Solidarity with Palestine in Aotearoa cannot be limited to calls for governmental recognition. It must mean confronting the settler-colonial structures here at home. It must mean standing with Māori struggles for tino rangatiratanga, land back, and sovereignty. The refusal to recognise Palestine is not an aberration, it is consistent with a settler state that denies Indigenous rights everywhere.
If recognition is futile, what then is the path forward? For anarcho-communists, the answer is clear: liberation will not come from the recognition of states but from the destruction of states, empires, and the capitalist system they defend. Palestine will not be free because Ireland or Spain or New Zealand declares it so. Palestine will be free when the people of Palestine, supported by global solidarity movements, dismantle the systems of occupation and apartheid that oppress them.

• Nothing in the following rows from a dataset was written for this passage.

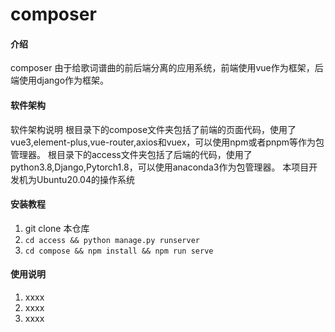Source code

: # composer

#### 介绍
composer
由于给歌词谱曲的前后端分离的应用系统，前端使用vue作为框架，后端使用django作为框架。

#### 软件架构
软件架构说明
根目录下的compose文件夹包括了前端的页面代码，使用了vue3,element-plus,vue-router,axios和vuex，可以使用npm或者pnpm等作为包管理器。
根目录下的access文件夹包括了后端的代码，使用了python3.8,Django,Pytorch1.8，可以使用anaconda3作为包管理器。
本项目开发机为Ubuntu20.04的操作系统

#### 安装教程

1.  git clone 本仓库
2.  ``cd access && python manage.py runserver ``
3.  ``cd compose && npm install && npm run serve``

#### 使用说明

1.  xxxx
2.  xxxx
3.  xxxx

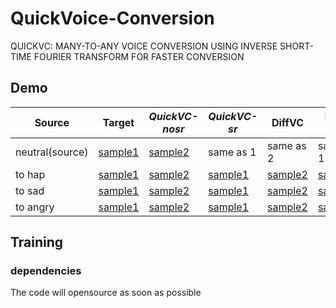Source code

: # QuickVoice-Conversion
QUICKVC: MANY-TO-ANY VOICE CONVERSION USING INVERSE SHORT-TIME FOURIER TRANSFORM FOR FASTER CONVERSION


## Demo
| Source | Target | ***QuickVC-nosr*** | ***QuickVC-sr*** | DiffVC | PPG-VC | VQMIVC |
--- | --- | --- | --- | --- | --- | ---
| neutral(source) | [sample1](https://drive.google.com/file/d/1E_maY9UfkzK8cy17vXkQWAou4ZlVWzCZ/view?usp=sharing) | [sample2](https://drive.google.com/file/d/1sHiHTECN1ZuXPbG66L8vkgbMi_HeXvCF/view?usp=sharing) | same as 1 | same as 2| same as 1 | same as 2|
| to hap | [sample1](https://drive.google.com/file/d/1d_z3qFm-IRai_6cj7jk4fKPObgmY8Vbw/view?usp=sharing) | [sample2](https://drive.google.com/file/d/1GBPpXoQ57PhnAQwmzHKOjpPGTmSyJ8Xk/view?usp=sharing) | [sample1](https://drive.google.com/file/d/1sg7uM1o97hjqVL2vOo6sgwaxvKQXC-V1/view?usp=sharing) | [sample2](https://drive.google.com/file/d/126GXKS-yPO_qlNVnEJT7lHiBGbwuigZs/view?usp=sharing)| [sample1](https://drive.google.com/file/d/1oTjBxzv3IXcXFaTzW5Eya2daZBysihOe/view?usp=sharing) | [sample2](https://drive.google.com/file/d/1Fv7B1-SPil4OuRW-78PUZCMl_U4QruIz/view?usp=sharing)
| to sad | [sample1](https://drive.google.com/file/d/1QcvL3GvTK6qgo-Y51ORdLcJNEsRsTh8a/view?usp=sharing) | [sample2](https://drive.google.com/file/d/1hXz-3a70f-xHa2YpEeHwVNtTVohu1R1j/view?usp=sharing)| [sample1](https://drive.google.com/file/d/1GJ8ycnpS8pfXu7Kj-82qmKUeMAiCYAYp/view?usp=sharing) | [sample2](https://drive.google.com/file/d/1xjjgjMmuv4oGAC-VOq6X2mPShIOfKPuW/view?usp=sharing) | [sample1](https://drive.google.com/file/d/1qyy4m-k7eKKOCwFK7_SkWhyfzM334dAY/view?usp=sharing) | [sample2](https://drive.google.com/file/d/1t4UfVQqKtuETv8OIq7rn8wm4pmx76mM1/view?usp=sharing)
| to angry | [sample1](https://drive.google.com/file/d/1Ktu8xBBLIS-3Rini2AmeFp6XbaEnwx_E/view?usp=sharing) | [sample2](https://drive.google.com/file/d/1MMqGmy9Wdb4BHLCqn_tD7rAjz5mghMji/view?usp=sharing) |  [sample1](https://drive.google.com/file/d/1G8GbUv5UtU3m9kXEJ47jXb1bYZruFSpl/view?usp=sharing) | [sample2](https://drive.google.com/file/d/1Bf-CGFdTt_IfWAx7YO_7p4HklTHL7K6c/view?usp=sharing) |[sample1](https://drive.google.com/file/d/1DVvha0XyyJMnJLylUPKaaLtCEZ4bN-MD/view?usp=sharing) | [sample2](https://drive.google.com/file/d/1UL9l0zdE8t80TTKVLSErHtmx8WMoH6OG/view?usp=sharing)

## Training
### dependencies
The code will opensource as soon as possible
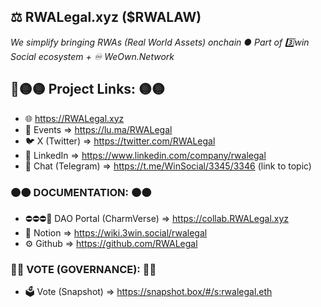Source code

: ## ⚖️ RWALegal.xyz ($RWALAW)

_We simplify bringing RWAs (Real World Assets) onchain ● Part of 3️⃣win Social ecosystem + ♾️ WeOwn.Network_

## 🔗🟡🟡 Project Links: 🟡🟡

- 🌐 https://RWALegal.xyz
- 📆 Events ⇒ https://lu.ma/RWALegal
- 🐦 X (Twitter) ⇒ https://twitter.com/RWALegal
- 💼 LinkedIn ⇒ https://www.linkedin.com/company/rwalegal
- 💬 Chat (Telegram) ⇒ https://t.me/WinSocial/3345/3346 (link to topic)

### 🟠🟠 DOCUMENTATION: 🟠🟠

- ⛔⛔⛔📝 DAO Portal (CharmVerse) ⇒ https://collab.RWALegal.xyz
- 📓 Notion ⇒ https://wiki.3win.social/rwalegal
- ⚙️ Github ⇒ https://github.com/RWALegal

### 🔵🔵 VOTE (GOVERNANCE): 🔵🔵
- 🗳 Vote (Snapshot) ⇒ https://snapshot.box/#/s:rwalegal.eth
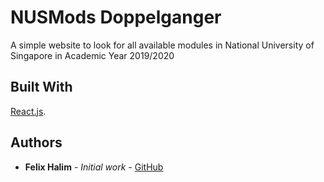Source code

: # NUSMods Doppelganger

A simple website to look for all available modules in National University of Singapore in Academic Year 2019/2020

## Built With

[React.js](https://github.com/facebook/create-react-app).

## Authors

- **Felix Halim** - _Initial work_ - [GitHub](https://github.com/felixhalim)
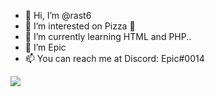 - 👋 Hi, I’m @rast6
- 👀 I’m interested on Pizza 🍕
- 🌱 I’m currently learning HTML and PHP..
- 💞️ I’m Epic
- 📫 You can reach me at Discord: Epic#0014
<picture>
<source 
  srcset="https://github-readme-stats.vercel.app/api?username=rast6&show_icons=true&theme=radical"
  media="(prefers-color-scheme: dark)"
/>
<source
  srcset="https://github-readme-stats.vercel.app/api?username=rast6&show_icons=true"
  media="(prefers-color-scheme: light), (prefers-color-scheme: no-preference)"
/>
<img src="https://github-readme-stats.vercel.app/api?username=rast6&show_icons=true" />
</picture>

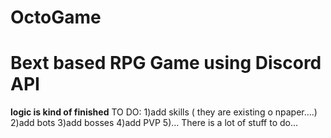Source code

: # OctoGame


# Bext based RPG Game using Discord API
**logic is kind of finished**
TO DO:
1)add skills ( they are existing o npaper....)
2)add bots
3)add bosses
4)add PVP
5)... There is a lot of stuff to do...
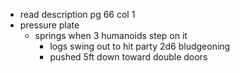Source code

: - read description pg 66 col 1
- pressure plate
    - springs when 3 humanoids step on it
        - logs swing out to hit party 2d6 bludgeoning
        - pushed 5ft down toward double doors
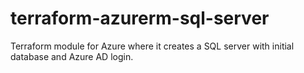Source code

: # terraform-azurerm-sql-server
Terraform module for Azure where it creates a SQL server with initial database and Azure AD login.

This requires building movements of boycott, divestment, and sanctions from below. It requires disrupting the flow of weapons, money, and political legitimacy to Israel. It requires solidarity strikes by dock workers refusing to load arms, by students occupying campuses to demand divestment, by communities blockading military shipments. It requires connecting the struggle in Palestine to all struggles against colonialism, racism, and exploitation.
Recognition is empty; direct action is power. Recognition is symbolic; material solidarity is transformative. Recognition keeps faith in governments; liberation requires their overthrow.
The New Zealand government’s refusal to recognise Palestine is a mark of cowardice and complicity. Yet even if it were to grant recognition tomorrow, the futility of such a gesture would remain. Recognition does not stop bombs, lift sieges, or return land. It is a hollow act, designed to placate outrage while preserving empire.
The path to Palestinian liberation does not run through parliaments or ministries. It runs through the streets, the workplaces, the universities, and the fields where ordinary people confront the machinery of imperialism. It runs through the linking of struggles – Māori sovereignty in Aotearoa, Black liberation in the United States, Indigenous resistance in Latin America, and anti-imperialist movements worldwide.
Palestine will not be free when governments say it is a state. Palestine will be free when the people overthrow apartheid, and when the global system that sustains it is brought down. Recognition is not liberation. Liberation is struggle. And it is only through that struggle, everywhere, that the chains of empire can be broken.